----- Data -----

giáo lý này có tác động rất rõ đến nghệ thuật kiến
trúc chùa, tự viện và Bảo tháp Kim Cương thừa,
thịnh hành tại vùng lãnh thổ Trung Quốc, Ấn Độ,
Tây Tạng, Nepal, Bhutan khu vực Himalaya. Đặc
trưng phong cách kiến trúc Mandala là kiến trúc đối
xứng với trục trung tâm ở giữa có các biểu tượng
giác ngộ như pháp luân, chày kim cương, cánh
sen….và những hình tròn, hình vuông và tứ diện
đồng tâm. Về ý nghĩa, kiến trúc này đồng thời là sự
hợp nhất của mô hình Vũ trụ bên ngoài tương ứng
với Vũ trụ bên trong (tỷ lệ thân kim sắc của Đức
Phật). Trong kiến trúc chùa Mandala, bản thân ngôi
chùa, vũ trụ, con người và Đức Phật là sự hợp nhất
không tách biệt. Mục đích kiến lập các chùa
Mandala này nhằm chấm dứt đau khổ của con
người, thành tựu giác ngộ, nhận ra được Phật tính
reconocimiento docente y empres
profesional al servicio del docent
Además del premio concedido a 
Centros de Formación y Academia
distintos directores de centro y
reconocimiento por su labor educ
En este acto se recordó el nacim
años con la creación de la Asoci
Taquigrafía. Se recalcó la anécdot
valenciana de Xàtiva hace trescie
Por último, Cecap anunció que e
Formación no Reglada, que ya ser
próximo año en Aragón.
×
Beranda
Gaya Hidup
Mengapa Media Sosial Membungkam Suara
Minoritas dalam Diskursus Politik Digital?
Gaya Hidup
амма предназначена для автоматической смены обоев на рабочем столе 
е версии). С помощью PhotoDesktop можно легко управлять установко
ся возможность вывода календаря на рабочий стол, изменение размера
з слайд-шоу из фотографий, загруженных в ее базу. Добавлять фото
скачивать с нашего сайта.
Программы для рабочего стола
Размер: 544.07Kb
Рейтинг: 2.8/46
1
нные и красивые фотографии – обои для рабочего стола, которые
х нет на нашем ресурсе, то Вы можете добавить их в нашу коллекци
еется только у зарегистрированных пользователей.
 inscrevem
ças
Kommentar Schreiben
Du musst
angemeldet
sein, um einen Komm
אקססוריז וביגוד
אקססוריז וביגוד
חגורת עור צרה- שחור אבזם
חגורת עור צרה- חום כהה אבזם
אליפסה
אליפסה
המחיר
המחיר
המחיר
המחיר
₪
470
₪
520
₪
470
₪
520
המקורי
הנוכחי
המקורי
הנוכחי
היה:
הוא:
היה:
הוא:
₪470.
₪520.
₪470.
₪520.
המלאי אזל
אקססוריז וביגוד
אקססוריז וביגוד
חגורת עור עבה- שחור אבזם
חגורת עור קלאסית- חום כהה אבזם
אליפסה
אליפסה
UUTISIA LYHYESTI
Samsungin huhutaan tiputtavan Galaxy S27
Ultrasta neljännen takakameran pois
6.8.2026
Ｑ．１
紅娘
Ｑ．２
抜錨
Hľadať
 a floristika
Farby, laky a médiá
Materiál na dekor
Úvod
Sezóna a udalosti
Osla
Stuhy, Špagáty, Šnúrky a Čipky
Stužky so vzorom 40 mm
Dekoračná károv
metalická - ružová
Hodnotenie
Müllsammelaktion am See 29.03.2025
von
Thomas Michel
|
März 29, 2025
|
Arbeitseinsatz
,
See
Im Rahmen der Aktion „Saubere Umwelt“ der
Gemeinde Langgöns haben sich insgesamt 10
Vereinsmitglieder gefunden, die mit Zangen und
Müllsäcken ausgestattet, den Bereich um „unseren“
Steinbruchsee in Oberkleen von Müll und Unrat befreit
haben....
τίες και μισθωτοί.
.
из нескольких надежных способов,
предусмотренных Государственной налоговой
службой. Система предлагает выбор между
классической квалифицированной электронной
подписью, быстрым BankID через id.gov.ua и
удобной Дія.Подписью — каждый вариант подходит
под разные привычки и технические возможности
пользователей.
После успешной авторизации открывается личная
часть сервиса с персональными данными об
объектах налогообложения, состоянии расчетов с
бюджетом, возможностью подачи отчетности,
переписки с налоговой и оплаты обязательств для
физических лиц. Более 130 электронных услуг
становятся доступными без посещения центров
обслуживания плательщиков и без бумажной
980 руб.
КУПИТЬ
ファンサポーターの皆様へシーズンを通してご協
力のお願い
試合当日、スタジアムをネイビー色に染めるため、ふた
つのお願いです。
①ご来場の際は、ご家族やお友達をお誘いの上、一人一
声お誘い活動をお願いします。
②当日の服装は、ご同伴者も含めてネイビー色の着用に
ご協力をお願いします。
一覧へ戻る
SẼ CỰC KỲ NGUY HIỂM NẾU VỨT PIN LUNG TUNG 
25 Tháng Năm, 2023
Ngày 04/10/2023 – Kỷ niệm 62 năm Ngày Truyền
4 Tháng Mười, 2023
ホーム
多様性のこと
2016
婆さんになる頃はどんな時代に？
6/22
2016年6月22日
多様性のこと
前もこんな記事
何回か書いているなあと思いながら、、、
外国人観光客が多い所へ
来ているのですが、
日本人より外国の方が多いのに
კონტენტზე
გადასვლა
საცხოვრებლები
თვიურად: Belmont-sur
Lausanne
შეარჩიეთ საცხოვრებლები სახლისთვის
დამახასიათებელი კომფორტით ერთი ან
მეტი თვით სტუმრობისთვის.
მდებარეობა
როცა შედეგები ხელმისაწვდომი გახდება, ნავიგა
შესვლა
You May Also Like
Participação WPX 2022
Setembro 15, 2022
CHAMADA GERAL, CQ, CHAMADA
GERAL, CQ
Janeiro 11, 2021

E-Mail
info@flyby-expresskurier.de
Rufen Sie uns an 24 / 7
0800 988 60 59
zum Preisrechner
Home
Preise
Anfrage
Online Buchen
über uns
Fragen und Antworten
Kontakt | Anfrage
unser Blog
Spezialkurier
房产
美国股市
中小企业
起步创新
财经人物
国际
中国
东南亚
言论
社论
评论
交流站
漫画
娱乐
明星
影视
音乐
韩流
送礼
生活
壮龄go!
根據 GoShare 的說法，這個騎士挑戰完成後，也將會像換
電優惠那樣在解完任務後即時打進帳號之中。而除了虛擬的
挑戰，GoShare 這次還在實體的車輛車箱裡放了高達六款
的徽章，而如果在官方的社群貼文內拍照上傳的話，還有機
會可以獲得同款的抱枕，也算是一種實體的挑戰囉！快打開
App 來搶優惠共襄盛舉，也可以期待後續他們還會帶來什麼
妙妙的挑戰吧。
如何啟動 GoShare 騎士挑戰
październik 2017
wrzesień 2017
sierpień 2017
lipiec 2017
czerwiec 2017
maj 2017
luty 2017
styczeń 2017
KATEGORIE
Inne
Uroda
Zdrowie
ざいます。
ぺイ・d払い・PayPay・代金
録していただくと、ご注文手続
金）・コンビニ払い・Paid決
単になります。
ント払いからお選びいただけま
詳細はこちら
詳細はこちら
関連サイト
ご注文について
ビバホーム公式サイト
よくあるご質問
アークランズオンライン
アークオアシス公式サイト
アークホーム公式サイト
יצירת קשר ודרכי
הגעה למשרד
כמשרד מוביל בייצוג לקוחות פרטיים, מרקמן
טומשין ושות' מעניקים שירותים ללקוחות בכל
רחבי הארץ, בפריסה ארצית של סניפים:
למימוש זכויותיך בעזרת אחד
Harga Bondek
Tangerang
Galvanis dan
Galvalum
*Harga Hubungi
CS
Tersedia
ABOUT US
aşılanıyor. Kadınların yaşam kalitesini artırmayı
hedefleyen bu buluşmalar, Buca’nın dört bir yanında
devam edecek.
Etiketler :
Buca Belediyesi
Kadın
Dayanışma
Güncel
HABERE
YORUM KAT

-----

Determine how many lines of the data above contain the string "nhất", and give the result with nothing else.

2